The vision to open the academy became a reality after a long-time supporter of Kids Like Us, Newsboys Foundation, introduced Catherine to Social Venture Partners Melbourne, where highly successful corporate volunteers with specific skills and knowledge come together to help social enterprises survive and prosper. Having had the idea of creating a school, Catherine had no real idea how to make that happen, although multi-year dedicated funding from Newsboys Foundation provided time and space to explore the concept.

Two major challenges were actually finding an abandoned school that could become Tombolo (they did, in Beaumaris), and satisfying the understandably very strict requirements of the Victorian department of Education to win accreditation and funding as a genuine recognised school.

“It was a blank sheet of paper,” SVP’s John Craven recalled. “The last problem, really was finding the students because there are plenty of them.”

Estimates vary as to how many 2e children there are, with estimates landing between 3 per cent and 9 per cent of the population. That would mean upward of 35,000 in Victoria alone, and John said SVP was attracted to helping Kids Like Us create Tombolo as a way of preparing 2e children to be successful in the wider world.

“At SVP, our focus is ensuring inclusion in society, or the opportunity to be included,” John said, “and we particularly focus on adolescence and ensuring their journey is a journey to inclusion in society, not exclusion.

“This fitted really well with that because the idea of Tombolo is that this is an intervention which allows students to come out of the mainstream, develop the skills they need to re-enter the mainstream, and then thrive. This isn’t a school for twice exceptional students forever. It’s a school to enable them to gain the skills they need to be, in the long haul, citizens. Because twice exceptional people often, when they’re younger, have various behavioural characteristics, they are often not being allowed to fit in because they’re not understood. That’s a slippery slide because it ends up with those people with wasted lives, and if you go to the 2e nuance, not only is it an ordinary wasted life, it’s a person with a talent with a wasted life and that’s a loss to all of us.”
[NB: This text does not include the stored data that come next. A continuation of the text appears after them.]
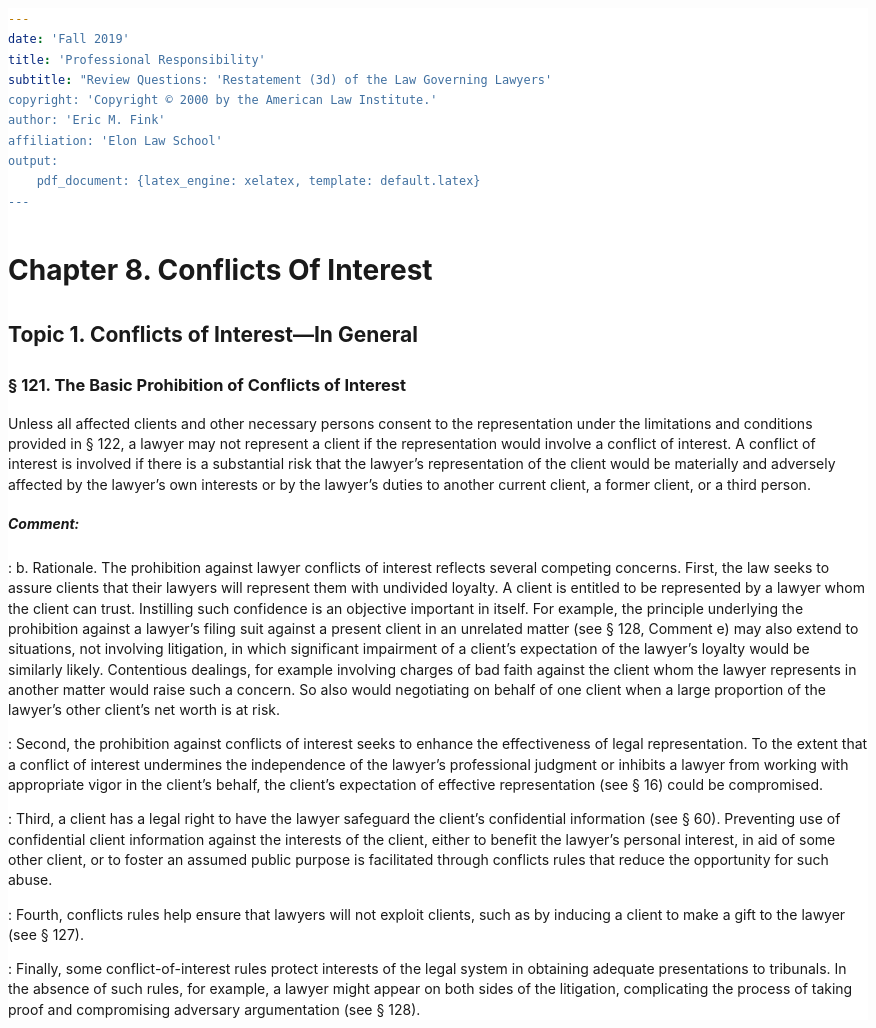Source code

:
 ```yaml
---
date: 'Fall 2019'
title: 'Professional Responsibility'
subtitle: "Review Questions: '﻿Restatement (3d) of the Law Governing Lawyers'
copyright: 'Copyright © 2000 by the American Law Institute.'
author: 'Eric M. Fink'
affiliation: 'Elon Law School'
output:
    pdf_document: {latex_engine: xelatex, template: default.latex}
---  
```

  
  
#  Chapter 8. Conflicts Of Interest 
  
  
##  Topic 1. Conflicts of Interest—In General 
  
  
###  § 121. The Basic Prohibition of Conflicts of Interest
  
  
Unless all affected clients and other necessary persons consent to the representation under the limitations and conditions provided in § 122, a lawyer may not represent a client if the representation would involve a conflict of interest. A conflict of interest is involved if there is a substantial risk that the lawyer’s representation of the client would be materially and adversely affected by the lawyer’s own interests or by the lawyer’s duties to another current client, a former client, or a third person.
  
#####  Comment:
  
  
: b. Rationale. The prohibition against lawyer conflicts of interest reflects several competing concerns. First, the law seeks to assure clients that their lawyers will represent them with undivided loyalty. A client is entitled to be represented by a lawyer whom the client can trust. Instilling such confidence is an objective important in itself. For example, the principle underlying the prohibition against a lawyer’s filing suit against a present client in an unrelated matter (see § 128, Comment e) may also extend to situations, not involving litigation, in which significant impairment of a client’s expectation of the lawyer’s loyalty would be similarly likely. Contentious dealings, for example involving charges of bad faith against the client whom the lawyer represents in another matter would raise such a concern. So also would negotiating on behalf of one client when a large proportion of the lawyer’s other client’s net worth is at risk.
>
: Second, the prohibition against conflicts of interest seeks to enhance the effectiveness of legal representation. To the extent that a conflict of interest undermines the independence of the lawyer’s professional judgment or inhibits a lawyer from working with appropriate vigor in the client’s behalf, the client’s expectation of effective representation (see § 16) could be compromised.
>
: Third, a client has a legal right to have the lawyer safeguard the client’s confidential information (see § 60). Preventing use of confidential client information against the interests of the client, either to benefit the lawyer’s personal interest, in aid of some other client, or to foster an assumed public purpose is facilitated through conflicts rules that reduce the opportunity for such abuse.
>
: Fourth, conflicts rules help ensure that lawyers will not exploit clients, such as by inducing a client to make a gift to the lawyer (see § 127).
>
: Finally, some conflict-of-interest rules protect interests of the legal system in obtaining adequate presentations to tribunals. In the absence of such rules, for example, a lawyer might appear on both sides of the litigation, complicating the process of taking proof and compromising adversary argumentation (see § 128).
>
Parent Rosetta Scicluna tells of her dyslexic son’s struggle at school with teachers who could not or would not provide the necessary individual support for his needs, and the difficulty of connecting with other kids. “Kids Like Us changed everything for us,” she said. “It enabled a little boy who was lost and misunderstood to be a part of a community who ‘got’ him. His confidence has gone from zero to 100 per cent and he feels that he has a ‘safe place’ to learn.”

The Tombolo Academy allows its students to have the individually tailored support each child requires to best enable their exceptional abilities to soar while also learning how to manage their disability to successfully navigate the world.

Catherine says it’s in all of our interests to help these children rise. “One of the things on my bucket list is that one day someone is going to calculate what the economic costs are of these people, these children not being supported,” she said, “because on one hand they can be a massive drain on society. But on the other hand, they can save the planet and will be a massive resource to our society in a time when we absolutely need it.”